Parson to Person: “6 Feet Long and 3 Feet Wide,” Dec. 23, 2020

When you receive this Northliner it will probably be Christmas. I’m not sure how many of you will be reading this today, but in case any of you are, I wrote this little column in advance–for your perusal. (Or not.)

Years ago, there was a church in New York that wanted to put up a sign in front of the building for Christmas that would read “Unto Us a Child Is Born.” The person who was supposed to order the sign, though, forgot what it was supposed to say, and what dimensions it was supposed to be. So he wired the pastor for the information. And the telegraph operator at Western Union nearly fainted when she typed up the return message:

Unto Us a Child Is Born

                                                        6 Feet Long

                                                     and 3 Feet Wide

Sometimes typographical errors make me not just laugh but think (as you probably know by now, if you are a regular reader of my Parson to Person columns!). I remember an article in my local paper once, for example, that announced an awards meal to take place at a church in Burlington named Messiah Lutheran Church. The title for the article was: “Messiah Hosts Banquet.” The first thought that went through my mind was: How did an editor miss this? My second was: What would a Messiah include on his or her menu, who would attend, and how would you know if it was the real Messiah?

Some Christmas typos I’ve enjoyed over the years (besides the ones I mentioned last week): “Joy to the World, the Savior Resigns”; “Peace on Earth, Goodwill to Me”; and “I Heard the Bills on Christmas Day.”

If there’s a lesson to be learned in any of this, maybe it’s that mistakees (typographical or otherwise) often give us food for thought. As someone once put it: “Good judgment comes from experience; and a lot of experience comes from bad judgment.”

So let’s hear it for mistakes, and the lessons they teach us. And may 2021 be a year of success born of failure, and good judgment built on bad.

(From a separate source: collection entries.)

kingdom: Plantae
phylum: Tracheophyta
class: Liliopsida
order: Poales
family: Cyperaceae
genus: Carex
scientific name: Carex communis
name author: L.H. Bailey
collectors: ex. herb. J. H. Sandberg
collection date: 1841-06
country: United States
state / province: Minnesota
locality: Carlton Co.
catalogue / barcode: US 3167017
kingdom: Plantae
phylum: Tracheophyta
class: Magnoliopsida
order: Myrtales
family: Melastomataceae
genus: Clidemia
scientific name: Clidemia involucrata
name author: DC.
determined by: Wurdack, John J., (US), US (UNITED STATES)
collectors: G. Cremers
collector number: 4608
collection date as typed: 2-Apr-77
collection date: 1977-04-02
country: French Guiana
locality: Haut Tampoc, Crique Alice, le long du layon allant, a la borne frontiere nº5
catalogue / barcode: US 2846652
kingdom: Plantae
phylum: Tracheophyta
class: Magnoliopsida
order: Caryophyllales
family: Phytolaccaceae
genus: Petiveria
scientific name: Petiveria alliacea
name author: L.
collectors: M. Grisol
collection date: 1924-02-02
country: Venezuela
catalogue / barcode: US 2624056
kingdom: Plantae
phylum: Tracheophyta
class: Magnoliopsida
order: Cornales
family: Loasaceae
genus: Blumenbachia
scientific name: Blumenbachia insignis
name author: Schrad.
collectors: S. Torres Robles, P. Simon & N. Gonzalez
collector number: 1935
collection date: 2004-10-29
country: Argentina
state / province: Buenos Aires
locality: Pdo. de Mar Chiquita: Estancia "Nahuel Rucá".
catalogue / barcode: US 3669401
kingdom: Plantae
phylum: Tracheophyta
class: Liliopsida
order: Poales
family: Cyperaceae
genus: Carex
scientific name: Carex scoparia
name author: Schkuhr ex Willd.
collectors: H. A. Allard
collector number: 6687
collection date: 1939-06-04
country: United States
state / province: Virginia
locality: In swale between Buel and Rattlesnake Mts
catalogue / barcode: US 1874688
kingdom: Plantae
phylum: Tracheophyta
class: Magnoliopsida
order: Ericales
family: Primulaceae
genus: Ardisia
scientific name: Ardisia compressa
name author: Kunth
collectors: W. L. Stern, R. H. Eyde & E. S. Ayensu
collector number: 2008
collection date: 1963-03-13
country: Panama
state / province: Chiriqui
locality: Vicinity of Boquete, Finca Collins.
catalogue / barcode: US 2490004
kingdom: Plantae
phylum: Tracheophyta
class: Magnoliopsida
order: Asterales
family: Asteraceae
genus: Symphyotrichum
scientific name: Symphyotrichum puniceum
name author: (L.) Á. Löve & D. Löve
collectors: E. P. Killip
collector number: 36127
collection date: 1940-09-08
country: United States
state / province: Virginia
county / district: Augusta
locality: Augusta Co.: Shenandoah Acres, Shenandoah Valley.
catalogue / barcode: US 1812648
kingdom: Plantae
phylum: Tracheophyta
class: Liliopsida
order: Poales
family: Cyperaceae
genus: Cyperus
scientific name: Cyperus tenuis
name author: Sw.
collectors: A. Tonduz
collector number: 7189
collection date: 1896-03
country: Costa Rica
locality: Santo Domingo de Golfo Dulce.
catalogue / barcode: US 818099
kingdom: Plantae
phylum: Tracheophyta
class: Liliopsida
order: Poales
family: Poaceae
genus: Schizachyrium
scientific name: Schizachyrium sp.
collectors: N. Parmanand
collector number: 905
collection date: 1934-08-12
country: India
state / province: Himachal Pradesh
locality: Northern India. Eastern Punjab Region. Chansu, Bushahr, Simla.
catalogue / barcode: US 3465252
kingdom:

Which is perhaps another way of saying…

peace and unrest,


P.S. If you noticed my misspelling of “mistake” above, it actually wasn’t on purpose. (In other words, “mistakee” was a mistake!) But when Lyn pointed it out to me, I decided to leave it in as is. It’s an example of how mistakes make it into print despite the best of intentions. It’s like the correction in a newspaper that said: “We regret the error in yesterday’s paper saying that Dave Hanson is a member of the Burlington Polish Force. Mr. Hanson is, of course, a member of the Burlington Police Farce.”